Being able to disable their prey with a single venomous bite and then swallow them whole often allows these ambush predators to both hunt and feed with very little energy expenditure — but digesting their meal is a very costly process. The Burmese python is an extreme but representative example. Once a fresh meal is carried into the esophagus and begins the chemical process of being broken down inside the snake’s stomach, this serpent’s body begins to mutate wildly. Their metabolism will accelerate up to 44 times its original rate, and their organs can grow up to two times in size to maximize the efficiency of the digestion process. This isn’t the norm, but it’s impressive when you consider that most snake species will typically eat a quarter of their body weight in a single sitting. Pythons are especially voracious eaters, and some pythons have been known to eat up to 95% of their body weight. Human beings may need three square meals a day, but a snake can simply gorge once and then take a long nap while digesting it. The actual digestion process can vary depending on the size of the snake, the surrounding temperature, the size of the meal, or several other conditions. Shorter meals can take three days, but it could take a massive snake, like an anaconda, weeks to fully digest a larger meal such as a deer. There are dangers involved with longer and more difficult digestion processes. Larger game is more likely to have horns, fangs, or claws that can pierce an internal organ and kill the snake. They need to be exposed to heat to properly digest, but they’re also vulnerable targets as long as they’re engorged with their meal. And while the digestive acids being used are potent, a serpent’s organs are in a race against their prey. If it can’t dissolve the prey faster than the corpse can decompose, the snake’s meal could poison it, grow inside its stomach, or trigger the explosion of gases. It can be a costly risk, but a big meal dramatically increases the amount of time that a snake can go without eating.
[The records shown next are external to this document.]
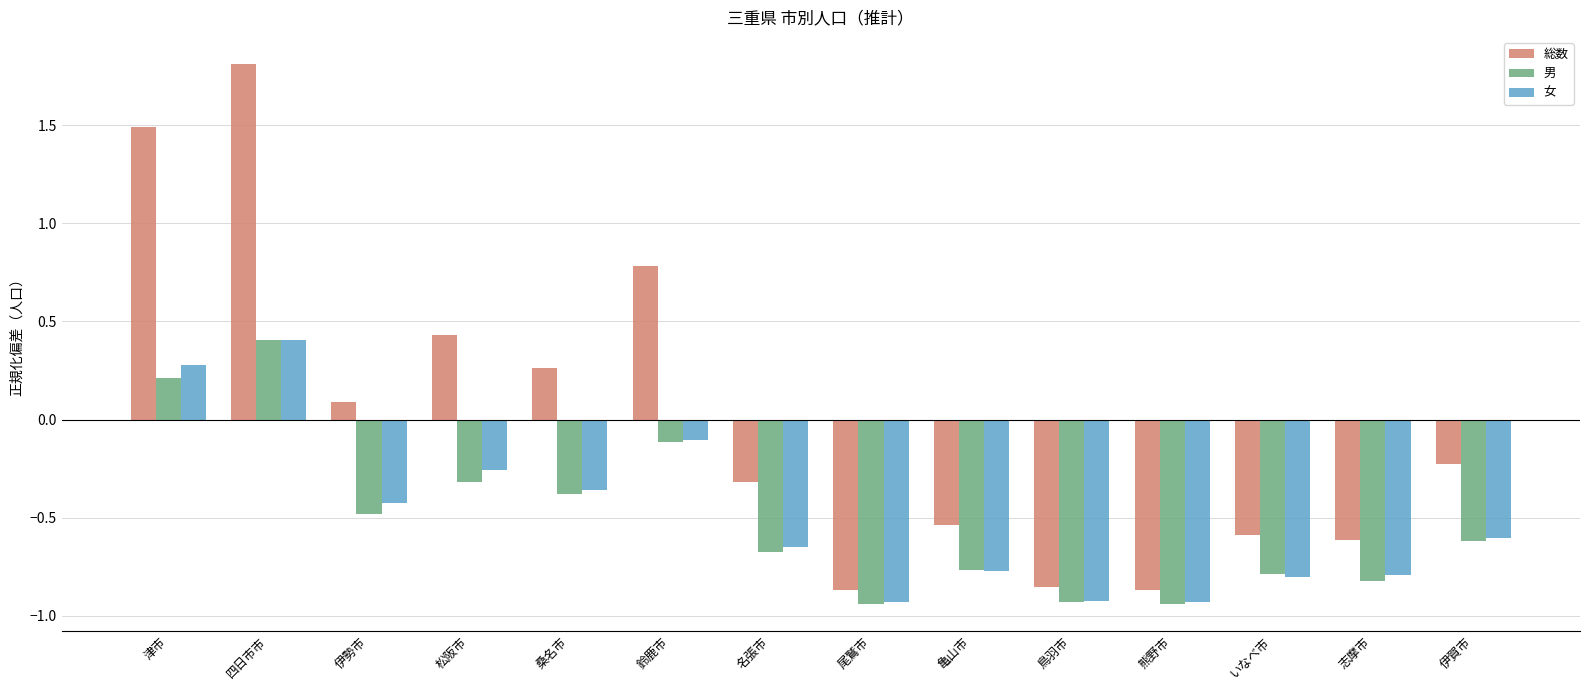

Where does the 総数 series first go above 0?

津市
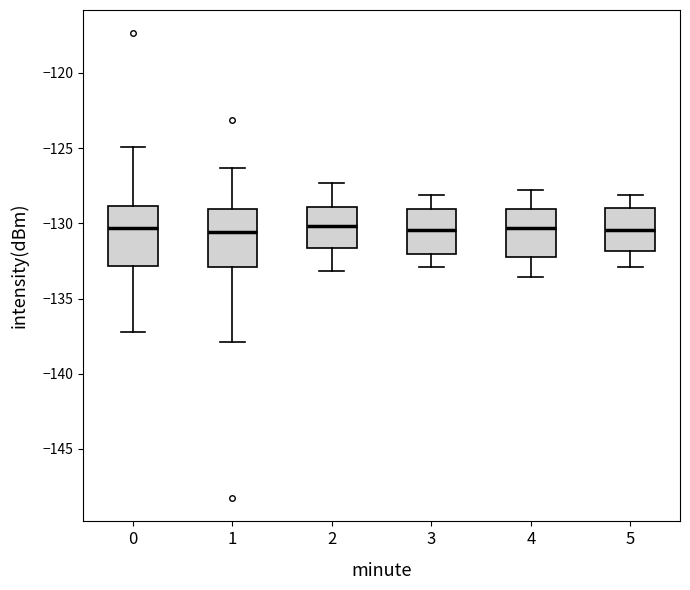

Where does the median line of the box at x = 3 sit on the y-axis? The values are not printed on the chart, so give them approximately, as read against the axis.

-130.5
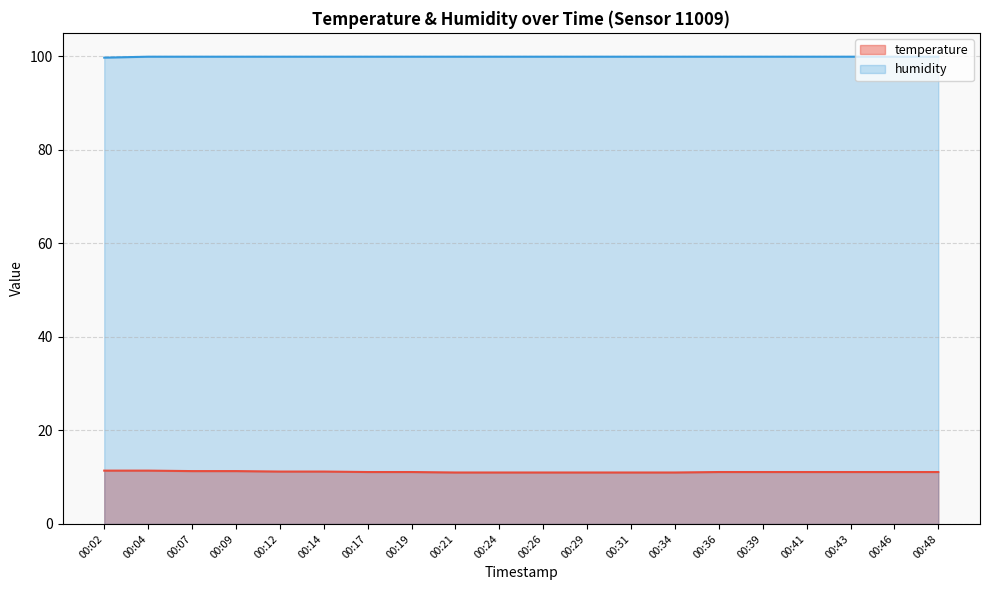

Reading left to right, what are all the values shown in this chart?

temperature: 00:02=11.4	00:04=11.4	00:07=11.3	00:09=11.3	00:12=11.2	00:14=11.2	00:17=11.1	00:19=11.1	00:21=11.0	00:24=11.0	00:26=11.0	00:29=11.0	00:31=11.0	00:34=11.0	00:36=11.1	00:39=11.1	00:41=11.1	00:43=11.1	00:46=11.1	00:48=11.1
humidity: 00:02=99.7	00:04=99.9	00:07=99.9	00:09=99.9	00:12=99.9	00:14=99.9	00:17=99.9	00:19=99.9	00:21=99.9	00:24=99.9	00:26=99.9	00:29=99.9	00:31=99.9	00:34=99.9	00:36=99.9	00:39=99.9	00:41=99.9	00:43=99.9	00:46=99.9	00:48=99.9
The Average Snake’s Dietary Schedule

In terms of how often and how much food the average snake needs, it can vary tremendously between different species. Researchers have identified both frequent and infrequent feeders, with the latter exhibiting the behavior of ball pythons demonstrated for growing their organs to assist with digestion. Baby snakes and frequent feeders might eat about twice a week, while infrequent feeders may comfortably go without eating for a couple of weeks at a time. In extreme cases, it might be weeks before the last meal is even digested. As reptiles, snakes are also capable of a state called brumation which allows them to sink into a deep torpor during colder months. It can be a critical method for survival when prey can be scarce and hard to track — and with a lack of sunlight and heat, most snakes are ill-equipped to hunt anyway. Corn snakes are known to go two to three months without food during brumation, but many species will take periodic breaks during longer brumation periods to hunt for new food.
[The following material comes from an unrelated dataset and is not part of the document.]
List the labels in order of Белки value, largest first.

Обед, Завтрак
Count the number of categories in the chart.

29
How Long Snakes Can Go Without Food

A baby snake will begin to seriously starve after roughly a week without food — and once that baby grows into an adult, members of most snake species can comfortably get by for at least two to three weeks. But the time it takes for a snake to starve can depend significantly on the species. Smaller snakes tend to feed more often than larger ones, but species like the ball python can go for as long as two years without needing a meal. Without an internal metabolism to manage, the energy cost of doing nothing is a lot lower than it would be for an equivalent mammal. That said, science is just beginning to uncover the full survival capabilities of snakes. A study that looked at the tactics snakes employ when they might starve took various snake species and observed their behaviors when they were fed nothing for six months. In addition to their naturally low energy needs, three separate snake species demonstrated the capacity to further lower their metabolism by as much as an additional 70%. It’s a fascinating but still uncertain look into how these creatures operate and how they might conceivably be able to survive without food for even longer periods than we think possible.